Cover von »Krieg in Europa« mit dunkelm Hintergrund

Zerfalls­kriege in Euro­pa

Rezensiert von Larissa Schober

17.08.2023
Veröffentlicht im iz3w-Heft 398

Zu Beginn des Angriffskrieges auf die Ukraine war viel die Rede vom ersten Krieg in Europa seit 1945. Das Buch Krieg in Europa beschäftigt sich ausführlich mit jenen Kriegen, die in dieser Formulierung komplett ausgeblendet werden: den jugoslawischen Zerfallskriegen der 1990er-Jahre. In sieben Kapiteln widmet sich der Journalist Norbert Mappes-Niediek chronologisch den Kriegen, vom verhältnismäßig unblutigen 10-Tage-Krieg in Slowenien 1991 über den Kroatien-Krieg ein Jahr später bis zum Bosnienkrieg 1992 bis 1995. Das ist der brutalste und längste dieser Kriege und der Autor behandelt ihn mit drei Kapiteln am ausführlichsten. Das Buch endet mit dem Kosovo-Krieg 1999 und einer Schlussbetrachtung.
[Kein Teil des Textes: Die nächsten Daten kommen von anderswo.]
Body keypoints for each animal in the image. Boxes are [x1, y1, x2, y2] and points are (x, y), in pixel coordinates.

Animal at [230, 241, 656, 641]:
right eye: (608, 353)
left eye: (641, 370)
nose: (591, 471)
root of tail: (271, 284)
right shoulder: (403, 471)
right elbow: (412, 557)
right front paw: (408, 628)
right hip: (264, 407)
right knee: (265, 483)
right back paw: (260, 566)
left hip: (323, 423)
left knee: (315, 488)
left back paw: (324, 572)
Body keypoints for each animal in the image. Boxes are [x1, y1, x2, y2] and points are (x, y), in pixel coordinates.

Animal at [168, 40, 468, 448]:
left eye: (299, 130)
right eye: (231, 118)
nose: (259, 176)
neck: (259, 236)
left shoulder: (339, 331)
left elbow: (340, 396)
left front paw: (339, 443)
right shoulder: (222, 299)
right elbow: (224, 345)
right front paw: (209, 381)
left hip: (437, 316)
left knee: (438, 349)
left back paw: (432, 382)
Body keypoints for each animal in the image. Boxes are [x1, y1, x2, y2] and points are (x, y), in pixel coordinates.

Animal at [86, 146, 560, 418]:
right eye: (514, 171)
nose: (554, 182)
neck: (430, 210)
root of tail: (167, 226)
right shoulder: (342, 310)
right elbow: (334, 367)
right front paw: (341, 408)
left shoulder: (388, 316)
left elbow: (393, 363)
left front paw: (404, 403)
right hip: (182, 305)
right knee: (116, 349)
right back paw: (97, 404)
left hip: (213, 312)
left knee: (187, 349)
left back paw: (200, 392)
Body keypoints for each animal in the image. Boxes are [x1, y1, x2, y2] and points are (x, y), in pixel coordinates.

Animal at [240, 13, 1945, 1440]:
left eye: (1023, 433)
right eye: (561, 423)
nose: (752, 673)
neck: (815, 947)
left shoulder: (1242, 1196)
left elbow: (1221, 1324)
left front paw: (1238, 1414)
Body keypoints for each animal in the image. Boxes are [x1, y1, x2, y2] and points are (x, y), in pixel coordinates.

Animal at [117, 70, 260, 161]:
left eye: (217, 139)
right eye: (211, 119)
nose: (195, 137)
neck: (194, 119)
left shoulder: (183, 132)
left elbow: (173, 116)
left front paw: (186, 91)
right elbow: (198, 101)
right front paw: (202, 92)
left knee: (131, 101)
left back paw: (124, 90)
»Krieg in Europa« ist ein überfälliges Buch: Auf Deutsch sind verhältnismäßig wenige Auseinandersetzungen mit den Zerfallskriegen im ehemaligen Jugoslawien erschienen. Noch weniger solche Bücher, die nicht in die eine oder andere Richtung Fakten verdrehen, um Partei zu ergreifen. Gleichzeitig ist in Deutschland wenig Wissen über die Region und über den blutigsten Konflikt in Europa seit dem Zweiten Weltkrieg vorhanden.

Wer diese Wissenslücke beheben möchte, sollte das kenntnisreiche Buch lesen. Mappes-Niediek arbeitete in den 1990er-Jahren als Korrespondent auf dem Balkan und war 1994/95 Berater von Yasushi Akashi, dem damaligen UN-Sonderbeauftragten für das ehemalige Jugoslawien. Das sehr gut recherchierte Buch geht für neu Einsteigende vielleicht etwas zu sehr ins Detail, der reportagenartige Stil ist Geschmackssache und hilft nicht immer, um den Überblick im unübersichtlichen Konfliktgeschehen zu behalten. Die ergänzenden Karten und eine Chronologie im Anhang helfen jedoch bei der Orientierung ungemein, sodass das Buch sich insgesamt auch als Einführung eignet. Gleichzeitig geht das Buch über eine Nacherzählung der Kriege hinaus und ist spannend für jene, die sich bereits mit dem Thema beschäftigt haben. So zieht Mappes-Niediek Dokumente heran, die erst seit Kurzem zugänglich sind. Mit ihnen zeichnet der Autor die Motivation der einzelnen Kriegsakteure nach, räumt dabei mit einigen Mythen auf und führt unaufgeregt ein grundsätzliches Dilemma diplomatischer Verhandlungen vor Augen: Es gibt keine neutralen Verhandlungen. Was in der Regel darunter verstanden wird, nämlich gleichen Abstand zu allen Seiten zu halten, bedeutete etwa im Bosnienkrieg die Bevorteilung der mächtigeren Seite. Nicht nur für diese Einsicht lohnt sich das Buch.

Norbert Mappes-Niediek: Krieg in Europa. Der Zerfall Jugoslawiens und der überforderte Kontinent. Rowohlt Verlag, Berlin 2022. 400 Seiten, 32 Euro.